In an Aug. 14 advertisement, Taseko Mines stated that the New Prosperity project will generate 71,000 jobs.
This number is so large that it cries out for either clarification or retraction.
For example, if we assume that a city has one-third as many full-time jobs as its population, this implies that New Prosperity would provide the basis for more economic activity than the cities of Prince George and Kamloops combined.
Their combined population is 163,000, and 163,000 divided by three would equal an estimated 54,000 full-time jobs.

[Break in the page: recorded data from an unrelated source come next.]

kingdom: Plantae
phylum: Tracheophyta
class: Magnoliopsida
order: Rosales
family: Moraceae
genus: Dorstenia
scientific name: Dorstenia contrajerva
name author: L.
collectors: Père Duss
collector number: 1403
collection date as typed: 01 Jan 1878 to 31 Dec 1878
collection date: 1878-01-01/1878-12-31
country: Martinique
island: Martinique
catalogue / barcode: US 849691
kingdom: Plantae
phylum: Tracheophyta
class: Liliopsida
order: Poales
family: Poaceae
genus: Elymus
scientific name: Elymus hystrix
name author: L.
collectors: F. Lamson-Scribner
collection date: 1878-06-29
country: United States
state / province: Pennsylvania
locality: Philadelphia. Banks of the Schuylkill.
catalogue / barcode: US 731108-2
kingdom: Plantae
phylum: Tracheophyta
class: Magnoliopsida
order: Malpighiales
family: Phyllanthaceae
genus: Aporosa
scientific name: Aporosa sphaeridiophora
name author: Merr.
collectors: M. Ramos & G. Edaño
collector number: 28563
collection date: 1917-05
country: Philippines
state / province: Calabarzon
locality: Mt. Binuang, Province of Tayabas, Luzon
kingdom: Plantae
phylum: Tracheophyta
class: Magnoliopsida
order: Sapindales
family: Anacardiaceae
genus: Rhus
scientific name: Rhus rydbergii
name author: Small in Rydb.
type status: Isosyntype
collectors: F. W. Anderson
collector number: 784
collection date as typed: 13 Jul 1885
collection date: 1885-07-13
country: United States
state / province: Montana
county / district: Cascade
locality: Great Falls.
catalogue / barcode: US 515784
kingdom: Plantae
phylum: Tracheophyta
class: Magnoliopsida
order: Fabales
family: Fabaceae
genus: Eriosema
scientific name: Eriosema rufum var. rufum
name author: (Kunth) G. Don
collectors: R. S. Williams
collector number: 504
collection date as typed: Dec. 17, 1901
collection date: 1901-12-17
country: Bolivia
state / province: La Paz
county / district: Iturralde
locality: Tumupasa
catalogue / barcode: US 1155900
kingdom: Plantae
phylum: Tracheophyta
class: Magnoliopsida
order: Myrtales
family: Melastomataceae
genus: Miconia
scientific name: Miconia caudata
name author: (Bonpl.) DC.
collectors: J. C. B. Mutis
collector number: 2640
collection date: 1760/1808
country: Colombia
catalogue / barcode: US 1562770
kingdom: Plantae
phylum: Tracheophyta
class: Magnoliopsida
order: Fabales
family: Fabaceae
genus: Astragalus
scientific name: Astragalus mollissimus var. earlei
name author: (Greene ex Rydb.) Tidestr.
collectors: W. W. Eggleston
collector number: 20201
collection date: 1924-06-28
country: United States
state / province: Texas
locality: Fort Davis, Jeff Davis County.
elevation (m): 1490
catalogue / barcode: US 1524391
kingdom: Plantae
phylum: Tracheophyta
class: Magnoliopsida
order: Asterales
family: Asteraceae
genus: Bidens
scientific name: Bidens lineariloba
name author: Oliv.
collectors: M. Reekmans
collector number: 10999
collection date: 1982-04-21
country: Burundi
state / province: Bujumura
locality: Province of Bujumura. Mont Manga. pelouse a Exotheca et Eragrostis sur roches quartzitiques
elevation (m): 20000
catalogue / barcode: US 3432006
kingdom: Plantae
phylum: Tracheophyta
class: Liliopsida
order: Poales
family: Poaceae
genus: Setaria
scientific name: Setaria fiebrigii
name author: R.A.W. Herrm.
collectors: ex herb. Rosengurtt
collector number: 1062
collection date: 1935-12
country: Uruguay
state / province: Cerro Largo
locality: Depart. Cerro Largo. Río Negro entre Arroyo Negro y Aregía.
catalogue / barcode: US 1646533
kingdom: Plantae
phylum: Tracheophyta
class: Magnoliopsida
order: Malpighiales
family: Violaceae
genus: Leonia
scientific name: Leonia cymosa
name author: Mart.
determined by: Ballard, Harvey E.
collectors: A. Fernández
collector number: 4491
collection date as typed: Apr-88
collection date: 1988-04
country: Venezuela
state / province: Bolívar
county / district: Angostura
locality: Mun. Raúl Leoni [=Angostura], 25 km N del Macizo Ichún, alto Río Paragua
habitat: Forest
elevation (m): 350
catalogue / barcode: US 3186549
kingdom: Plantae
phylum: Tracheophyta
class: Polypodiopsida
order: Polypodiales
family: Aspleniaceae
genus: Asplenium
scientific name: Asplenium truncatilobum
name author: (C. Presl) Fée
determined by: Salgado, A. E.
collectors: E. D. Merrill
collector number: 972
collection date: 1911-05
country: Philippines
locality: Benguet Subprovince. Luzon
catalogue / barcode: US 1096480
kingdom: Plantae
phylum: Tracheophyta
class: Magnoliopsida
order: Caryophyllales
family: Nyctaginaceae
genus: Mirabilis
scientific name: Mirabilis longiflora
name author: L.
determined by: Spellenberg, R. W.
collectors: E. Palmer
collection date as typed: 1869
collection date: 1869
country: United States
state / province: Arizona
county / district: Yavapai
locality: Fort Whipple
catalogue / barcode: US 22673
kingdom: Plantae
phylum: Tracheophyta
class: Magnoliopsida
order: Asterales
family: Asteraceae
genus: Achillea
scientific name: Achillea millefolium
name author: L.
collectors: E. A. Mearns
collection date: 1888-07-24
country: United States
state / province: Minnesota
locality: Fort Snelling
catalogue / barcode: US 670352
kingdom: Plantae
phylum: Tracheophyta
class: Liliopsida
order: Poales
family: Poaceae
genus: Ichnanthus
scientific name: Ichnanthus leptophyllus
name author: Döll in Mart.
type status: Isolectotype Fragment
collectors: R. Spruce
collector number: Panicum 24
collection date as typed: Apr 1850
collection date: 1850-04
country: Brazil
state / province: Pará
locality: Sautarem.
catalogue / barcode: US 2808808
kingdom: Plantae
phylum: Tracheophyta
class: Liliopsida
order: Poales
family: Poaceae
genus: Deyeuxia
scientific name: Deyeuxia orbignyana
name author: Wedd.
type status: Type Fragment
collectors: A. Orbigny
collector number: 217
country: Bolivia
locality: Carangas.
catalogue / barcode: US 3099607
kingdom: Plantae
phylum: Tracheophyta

Taseko’s Aug. 14 ad says there would be more than 1,000 workers during the construction phase, and its August 2011 New Prosperity project description (available on its website) says that there would be 550 permanent jobs. If you add 1,000 jobs for three years and 550 jobs for another 17 years you get 12,350 person years of direct employment and 37,050 person years of indirect employment, assuming three indirect jobs for every direct job. The sum of these two numbers is 49,400 total person years of employment.
Based on my educated guesses, it seems to me that when Taseko Mines says it will generate 71,000 jobs, it is being quite misleading. Taseko’s own project description says that New Prosperity would actually create 550 “permanent” direct jobs that would last about 20 years, after which we would be left with an environmental liability that would last for thousands of years.
Dear Taseko Mines, could you please clarify your claim that New Prosperity would generate 71,000 jobs?